Felgueiras terminou no 9.º lugar
Felgueiras terminou no 9.º lugarFlashscore

- Ficou surpreendido com algum colega ao longo da sua carreira?

- Falo desta época. O Feliz foi alguém de quem aprendi muito sobre o futebol. Apesar da idade, ajudou-nos bastante. Ajudou-me a perceber que, no futebol, é preciso muito mais do que apenas saber jogar bem. Gostei muito também de conhecer o (Pedro) Rosas — é um jogador com muito potencial. Admiro bastante o Aílson (Tavares), principalmente pela sua capacidade de recuperação. Está a ter o reconhecimento que merece.

Gostei muito também do Landinho, do Gabi, do Rodrigo Valente, do Veiga… Tenho até algum receio de ser injusto, porque realmente tínhamos um grupo muito bom. O Eirô também fez uma excelente época. Já vinha comigo do SC Braga e este ano mostrou muito bem o potencial que tem.

- E em relação a adversários?

- Gostei muito de jogar contra o André André. Também gostei de defrontar o Nuno Cunha, que tinha sido meu colega de equipa. Também foi especial jogar contra o Bernardo (Fontes) — e ainda mais por ter conseguido marcar um golo nesse jogo.

Gostei muito também de jogar contra o André Castro. E o Xavier, do Tondela, foi um adversário bastante difícil de marcar e de lhe tirar a bola.

- No período de férias, consegue afastar-se do futebol ou acaba por continuar sempre ligado, de alguma forma?

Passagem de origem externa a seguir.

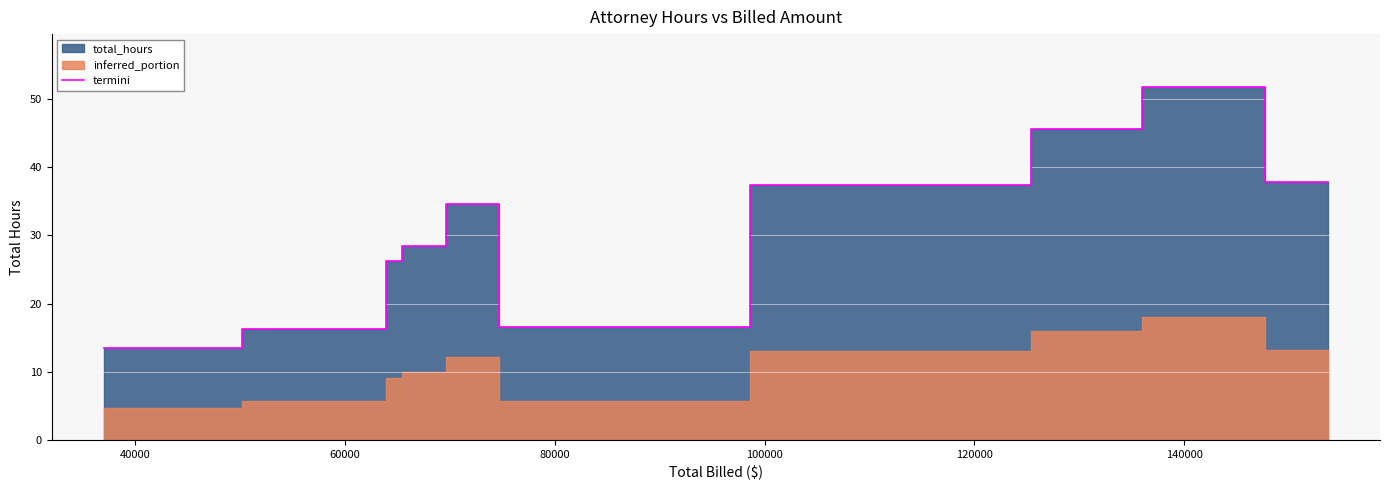

How many data points does each series have?

10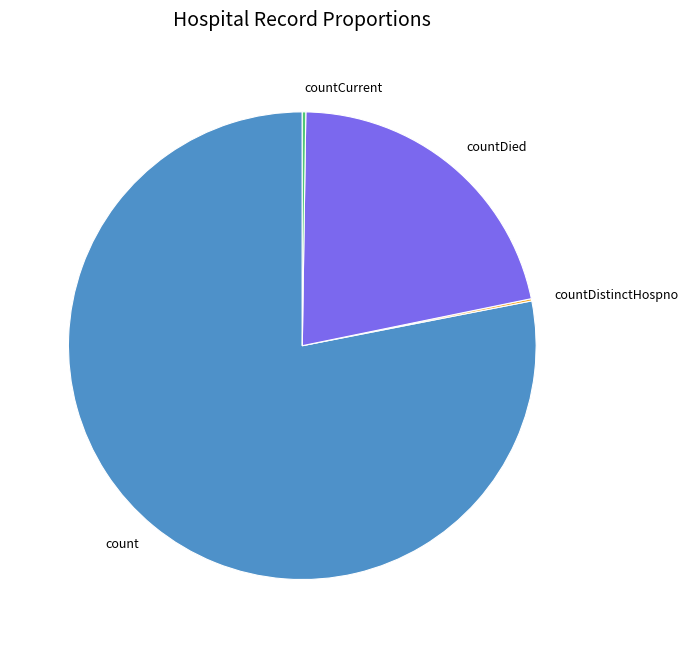

The countDied slice represents 30% of the pie. True or false?

False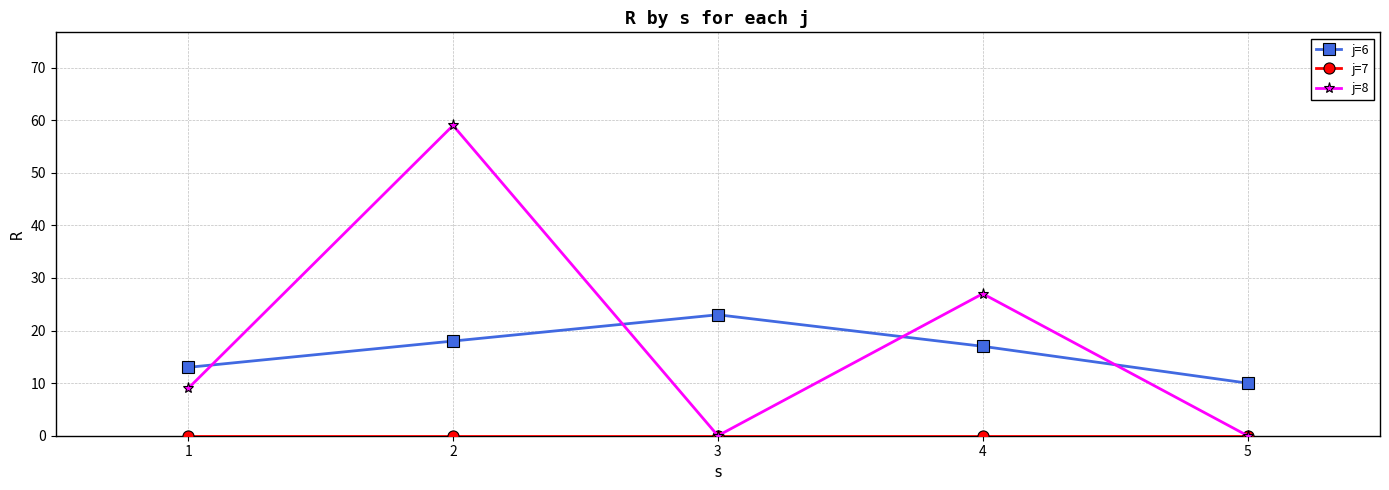

At which category does j=8 reach its first local valley?

3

- Ainda penso muito nisso. Falta mais de um mês para começar, mas nunca se consegue desligar totalmente. Mesmo nestas duas ou três semanas, mantenho-me sempre ativo e atento à alimentação. Não posso ficar para trás. Se quero chegar a outro patamar, não posso estar a dar tiros nos pés.

- O que gostaria que dissessem sobre si no dia em que decidir terminar a carreira?

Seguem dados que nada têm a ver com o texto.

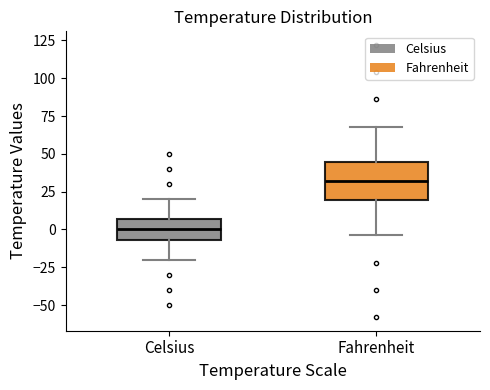

Where does the upper whisker of the box for Celsius end on the y-axis? The values are not printed on the chart, so give them approximately, as read against the axis.

20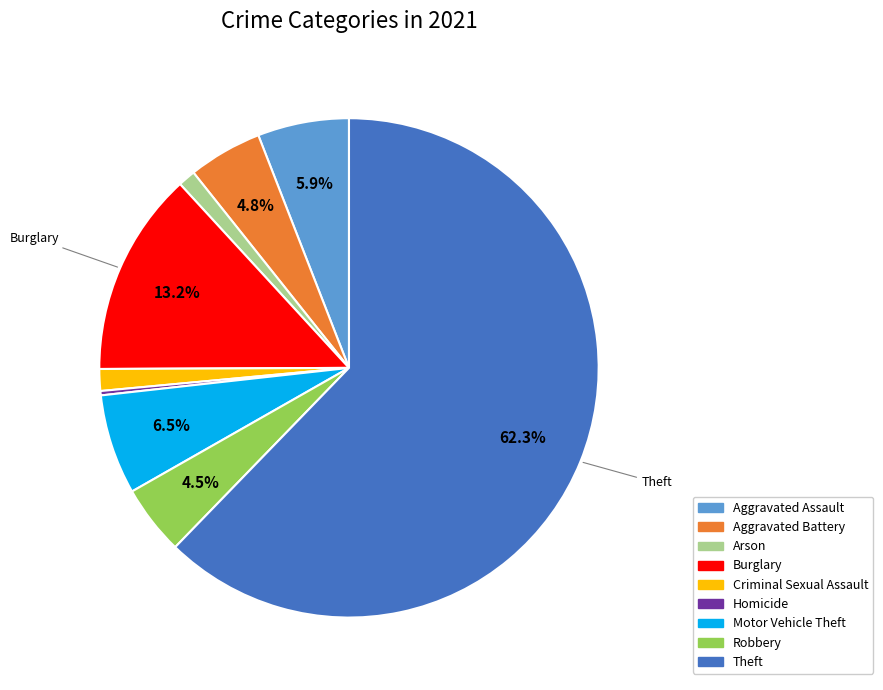

Is Aggravated Assault the majority of the pie?

No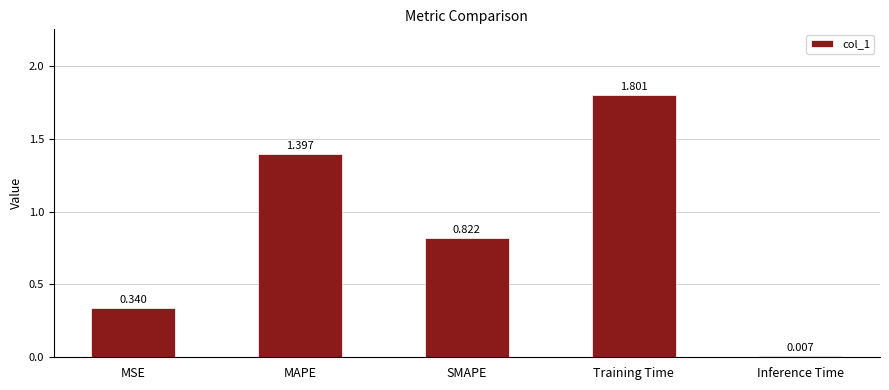

Which category has the highest value across all series?

Training Time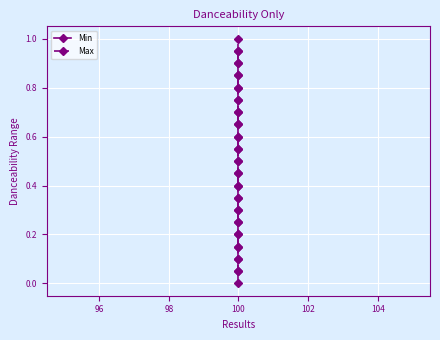

What is the difference between the maximum and minimum values in the Max series?

0.9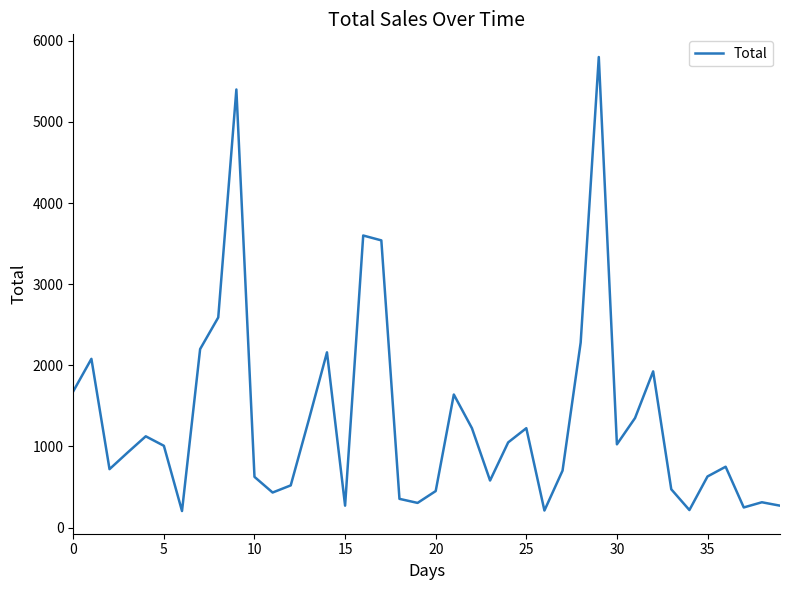

What is the difference between the maximum and minimum values?

5596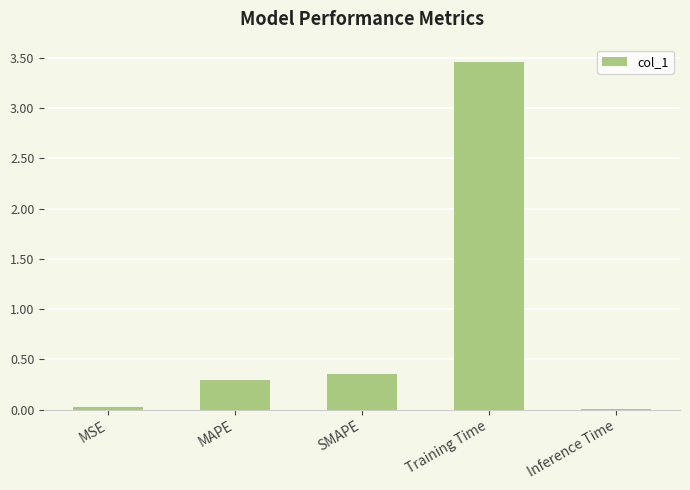

Which category has the highest value across all series?

Training Time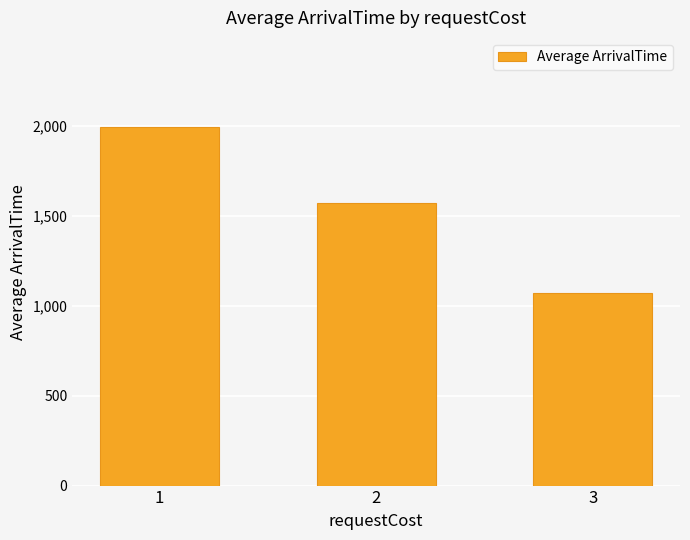

Are the bars grouped side by side (vs. stacked)?

No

- Espero que as pessoas me vejam e que eu consiga mostrar quem realmente sou. Uma pessoa transparente, honesta, humilde e com muita vontade — uma vontade que vai para além de tudo.

Nasci numa aldeia pequena, mas não gosto de me limitar a isso. Quero conhecer o mundo. Quero ser conhecido como uma pessoa ambiciosa, que lutou por aquilo que quis. Uma pessoa sincera, de grupo, com talento e capacidade de sacrifício.